EXERCISE:
Go to the line containing "2015-05: 500 -> 560" in the listing below and retype it and every later line exactly, down to the last.

═════ RECORDS SUPPLIED

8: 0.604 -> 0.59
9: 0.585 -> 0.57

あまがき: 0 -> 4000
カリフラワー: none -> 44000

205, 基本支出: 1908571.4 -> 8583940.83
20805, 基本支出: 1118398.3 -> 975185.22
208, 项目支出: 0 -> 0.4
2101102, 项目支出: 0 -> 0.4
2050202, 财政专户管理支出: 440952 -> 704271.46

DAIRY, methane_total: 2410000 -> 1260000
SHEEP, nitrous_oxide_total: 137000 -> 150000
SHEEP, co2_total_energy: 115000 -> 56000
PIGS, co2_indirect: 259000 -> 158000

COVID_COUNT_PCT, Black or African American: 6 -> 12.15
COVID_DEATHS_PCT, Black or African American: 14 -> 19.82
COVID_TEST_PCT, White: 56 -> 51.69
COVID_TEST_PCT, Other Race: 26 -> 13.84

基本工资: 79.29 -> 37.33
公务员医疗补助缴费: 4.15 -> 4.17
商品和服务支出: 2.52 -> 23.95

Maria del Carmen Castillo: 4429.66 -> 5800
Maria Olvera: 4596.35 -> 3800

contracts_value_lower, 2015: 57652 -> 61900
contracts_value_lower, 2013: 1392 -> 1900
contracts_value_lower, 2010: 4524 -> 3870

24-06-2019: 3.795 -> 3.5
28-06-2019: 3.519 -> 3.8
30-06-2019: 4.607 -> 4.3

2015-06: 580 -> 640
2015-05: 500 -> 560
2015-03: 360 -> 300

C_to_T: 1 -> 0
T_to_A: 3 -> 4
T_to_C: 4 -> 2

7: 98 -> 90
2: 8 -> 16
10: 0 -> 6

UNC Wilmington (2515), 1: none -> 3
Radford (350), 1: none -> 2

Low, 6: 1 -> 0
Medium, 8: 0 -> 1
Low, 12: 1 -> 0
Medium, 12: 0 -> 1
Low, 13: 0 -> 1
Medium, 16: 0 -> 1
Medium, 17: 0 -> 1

══════════

TASK SOLUTION:
2015-05: 500 -> 560
2015-03: 360 -> 300

C_to_T: 1 -> 0
T_to_A: 3 -> 4
T_to_C: 4 -> 2

7: 98 -> 90
2: 8 -> 16
10: 0 -> 6

UNC Wilmington (2515), 1: none -> 3
Radford (350), 1: none -> 2

Low, 6: 1 -> 0
Medium, 8: 0 -> 1
Low, 12: 1 -> 0
Medium, 12: 0 -> 1
Low, 13: 0 -> 1
Medium, 16: 0 -> 1
Medium, 17: 0 -> 1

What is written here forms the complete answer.